Your answer consists of the lines in the data that contain "then". Copy each of them.
======== DATASET RECORDS ========
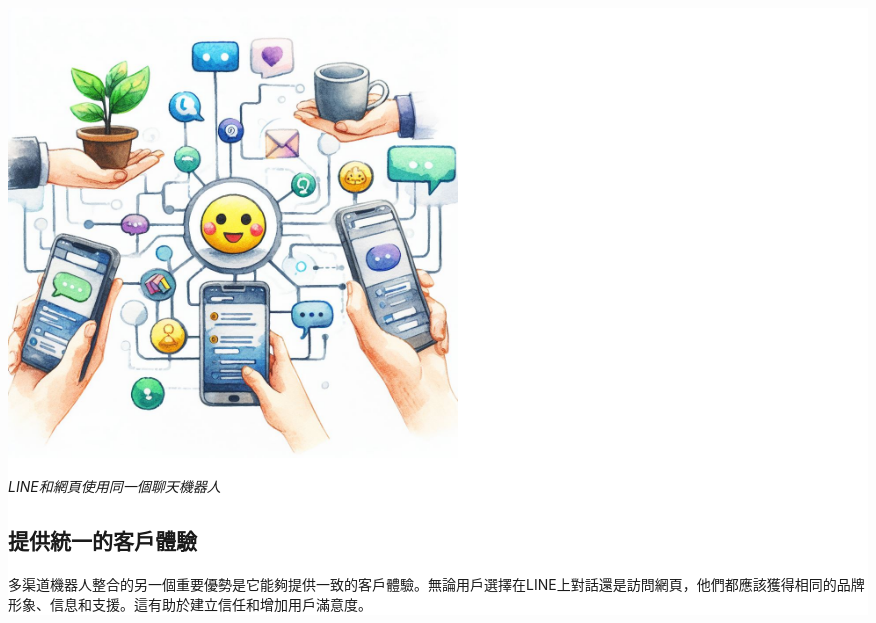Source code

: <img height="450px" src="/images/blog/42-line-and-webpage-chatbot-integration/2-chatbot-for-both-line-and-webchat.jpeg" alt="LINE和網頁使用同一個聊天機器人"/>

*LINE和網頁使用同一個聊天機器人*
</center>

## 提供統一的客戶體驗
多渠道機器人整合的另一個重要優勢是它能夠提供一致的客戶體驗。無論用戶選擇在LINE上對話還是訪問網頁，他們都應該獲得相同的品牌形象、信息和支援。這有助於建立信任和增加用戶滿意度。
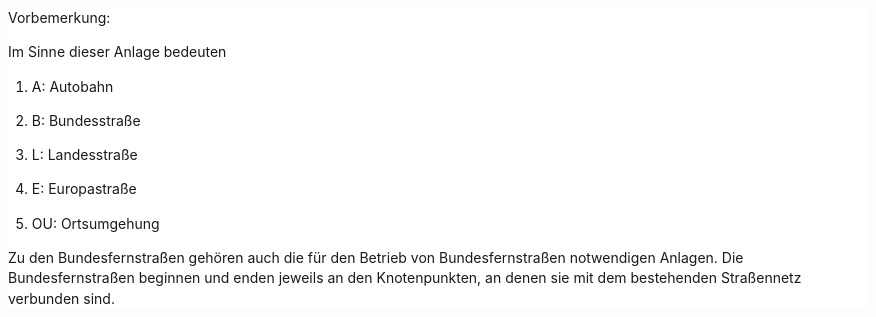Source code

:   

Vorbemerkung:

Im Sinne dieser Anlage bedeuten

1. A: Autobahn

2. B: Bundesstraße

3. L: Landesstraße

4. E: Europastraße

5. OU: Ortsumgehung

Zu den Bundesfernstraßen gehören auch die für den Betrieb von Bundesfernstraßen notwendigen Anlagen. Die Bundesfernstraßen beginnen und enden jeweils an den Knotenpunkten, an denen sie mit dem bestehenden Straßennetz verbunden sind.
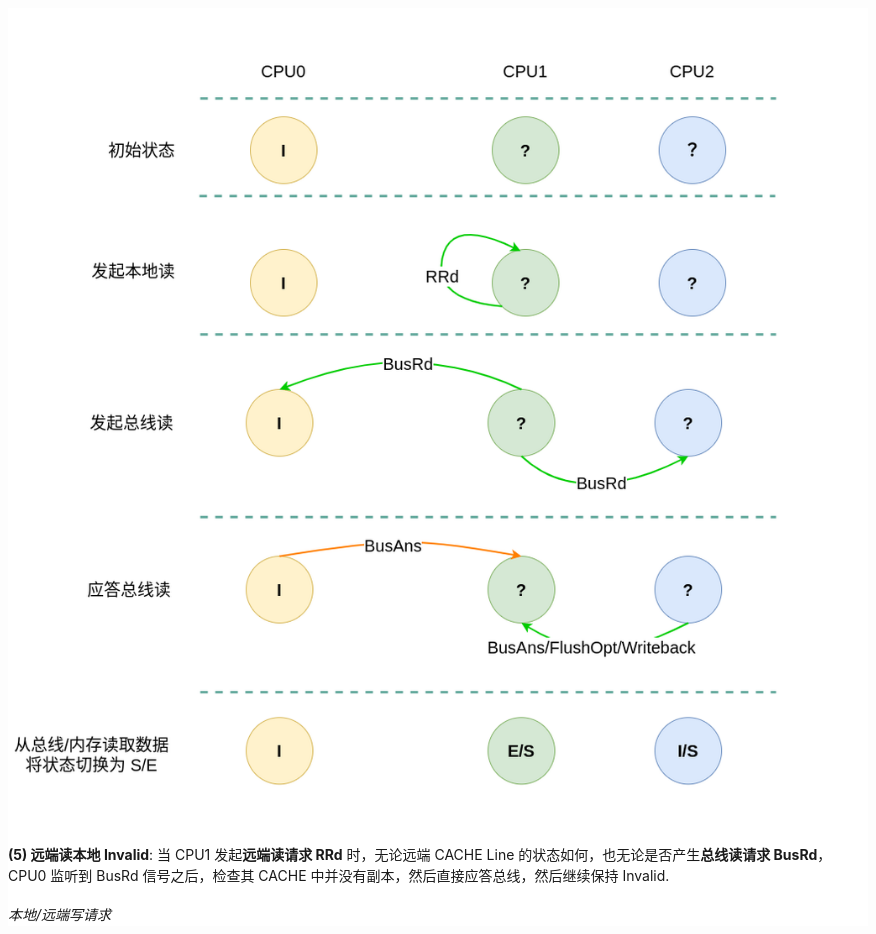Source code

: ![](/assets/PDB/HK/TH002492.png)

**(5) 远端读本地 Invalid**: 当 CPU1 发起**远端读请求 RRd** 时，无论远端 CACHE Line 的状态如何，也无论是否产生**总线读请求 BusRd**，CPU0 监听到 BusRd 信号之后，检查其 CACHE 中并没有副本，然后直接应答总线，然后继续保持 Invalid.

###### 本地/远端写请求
========
======== DATASET RECORDS ========
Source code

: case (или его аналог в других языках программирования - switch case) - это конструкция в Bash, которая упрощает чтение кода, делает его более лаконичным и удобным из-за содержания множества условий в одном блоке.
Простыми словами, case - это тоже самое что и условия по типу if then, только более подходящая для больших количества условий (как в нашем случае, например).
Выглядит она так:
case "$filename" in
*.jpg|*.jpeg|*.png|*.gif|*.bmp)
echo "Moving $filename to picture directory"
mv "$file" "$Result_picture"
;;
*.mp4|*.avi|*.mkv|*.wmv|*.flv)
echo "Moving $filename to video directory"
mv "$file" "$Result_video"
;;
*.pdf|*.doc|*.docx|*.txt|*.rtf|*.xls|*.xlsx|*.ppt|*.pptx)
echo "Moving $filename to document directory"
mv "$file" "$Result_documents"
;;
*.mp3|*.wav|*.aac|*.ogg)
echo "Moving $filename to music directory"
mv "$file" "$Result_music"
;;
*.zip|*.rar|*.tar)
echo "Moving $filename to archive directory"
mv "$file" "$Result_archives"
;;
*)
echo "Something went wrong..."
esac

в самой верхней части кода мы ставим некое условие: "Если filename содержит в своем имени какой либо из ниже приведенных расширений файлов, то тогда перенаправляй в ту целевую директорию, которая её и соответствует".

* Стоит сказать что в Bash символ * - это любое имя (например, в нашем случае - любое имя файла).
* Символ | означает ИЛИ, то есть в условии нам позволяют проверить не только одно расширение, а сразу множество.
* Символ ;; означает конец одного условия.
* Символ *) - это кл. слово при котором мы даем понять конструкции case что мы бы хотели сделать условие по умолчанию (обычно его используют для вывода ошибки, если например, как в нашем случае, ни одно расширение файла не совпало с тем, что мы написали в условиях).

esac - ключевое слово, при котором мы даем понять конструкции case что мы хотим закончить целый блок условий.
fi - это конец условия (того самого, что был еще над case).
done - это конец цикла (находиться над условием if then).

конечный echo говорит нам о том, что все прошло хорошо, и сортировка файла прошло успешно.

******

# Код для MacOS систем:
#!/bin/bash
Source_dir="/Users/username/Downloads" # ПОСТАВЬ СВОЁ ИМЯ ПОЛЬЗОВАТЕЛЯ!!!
========
_RESULT OF THIS EXERCISE_.
Простыми словами, case - это тоже самое что и условия по типу if then, только более подходящая для больших количества условий (как в нашем случае, например).
done - это конец цикла (находиться над условием if then).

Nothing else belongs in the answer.